WHAT IS REQUIRED >> If a line below contains the string "hand", return that line.

BEGIN DATA IN THIS EXERCISE

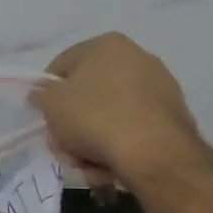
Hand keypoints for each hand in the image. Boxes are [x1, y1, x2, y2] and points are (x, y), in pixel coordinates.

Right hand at [30, 33, 204, 189]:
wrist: (155, 153)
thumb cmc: (95, 118)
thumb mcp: (52, 104)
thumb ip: (40, 95)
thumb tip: (41, 94)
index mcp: (107, 45)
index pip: (62, 66)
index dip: (47, 94)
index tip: (45, 119)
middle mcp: (137, 58)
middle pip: (86, 95)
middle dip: (71, 125)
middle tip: (64, 147)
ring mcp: (158, 88)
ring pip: (107, 117)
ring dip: (91, 142)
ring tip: (87, 164)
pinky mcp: (172, 117)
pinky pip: (131, 131)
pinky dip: (118, 148)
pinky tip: (111, 168)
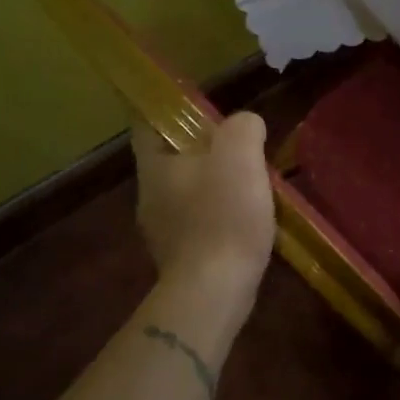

END DATA IN THIS EXERCISE

OUTPUT OF THE TASK >>
Hand keypoints for each hand in the image. Boxes are [x1, y1, x2, y2] and points are (x, y), in pixel coordinates.
Right hand at [30, 33, 204, 189]:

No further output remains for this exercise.